The English Bookshop is just the sort of shop you'd expect to find in a university town. With around 11,000 titles to choose from, customers are encouraged to take their time browsing the shelves – comfy chairs and gentle music make this a truly relaxing shopping experience.
Just across the road is Tehörnan – a tea-lovers paradise. A family business that's been in operation for decades, Tehörnan offers a staggering range of loose-leaf teas, as well as all the paraphernalia needed (teacups, teapots, strainers etc) to make a perfect cup of tea. A classic Tehörnan blend is Uppsala Blandning – an aromatic combination of black tea, apple, cinnamon and lemon.
Where to stay
If you're looking for an eco-friendly option in Uppsala, Park Inn by Radisson is a good choice. Housing 95 comfortable, modern rooms in a former crafts guild building – and located a short walk from the central train station – it's stylish, convenient option.
The hotel's Think Planet policies help guests to reduce their carbon footprint while staying at the hotel, minimizing impact on the environment. Park Inn by Radisson has been awarded the Green Key Certificate for its environmental efforts.

EXERCISE PROMPT :: Reproduce the Uppsala travel text word for word from "Just across the" up to and including "cinnamon and lemon.".

RECORD SET ::

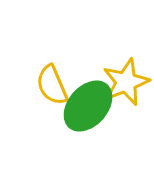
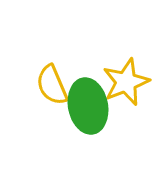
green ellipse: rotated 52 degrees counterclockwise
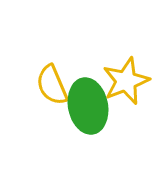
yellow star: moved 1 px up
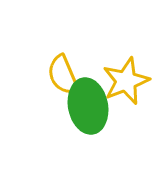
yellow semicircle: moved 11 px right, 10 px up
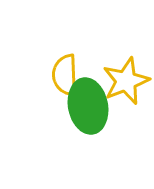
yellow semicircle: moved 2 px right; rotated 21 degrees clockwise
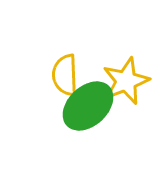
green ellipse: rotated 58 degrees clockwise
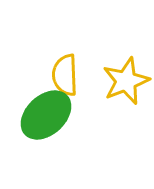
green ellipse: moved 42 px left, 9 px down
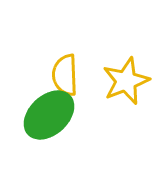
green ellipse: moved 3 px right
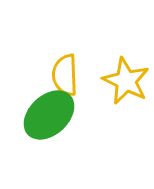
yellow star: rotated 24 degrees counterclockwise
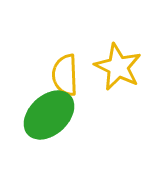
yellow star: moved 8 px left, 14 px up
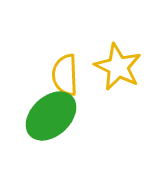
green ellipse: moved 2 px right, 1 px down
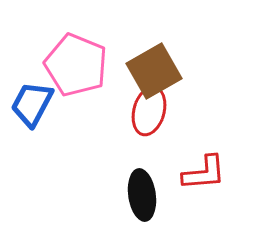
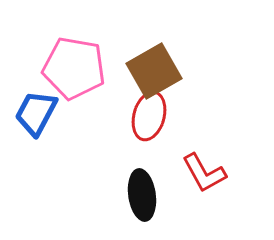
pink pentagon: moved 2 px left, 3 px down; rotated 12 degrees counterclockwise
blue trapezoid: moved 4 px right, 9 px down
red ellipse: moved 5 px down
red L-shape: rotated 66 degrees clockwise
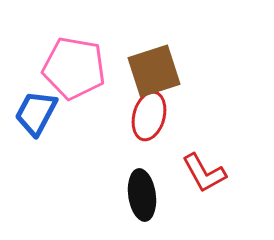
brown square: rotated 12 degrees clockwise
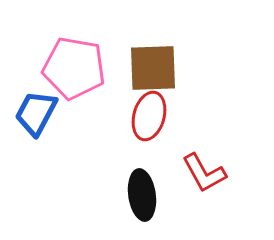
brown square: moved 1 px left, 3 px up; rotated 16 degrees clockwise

CORRECT RESPONSE ::
Just across the road is Tehörnan – a tea-lovers paradise. A family business that's been in operation for decades, Tehörnan offers a staggering range of loose-leaf teas, as well as all the paraphernalia needed (teacups, teapots, strainers etc) to make a perfect cup of tea. A classic Tehörnan blend is Uppsala Blandning – an aromatic combination of black tea, apple, cinnamon and lemon.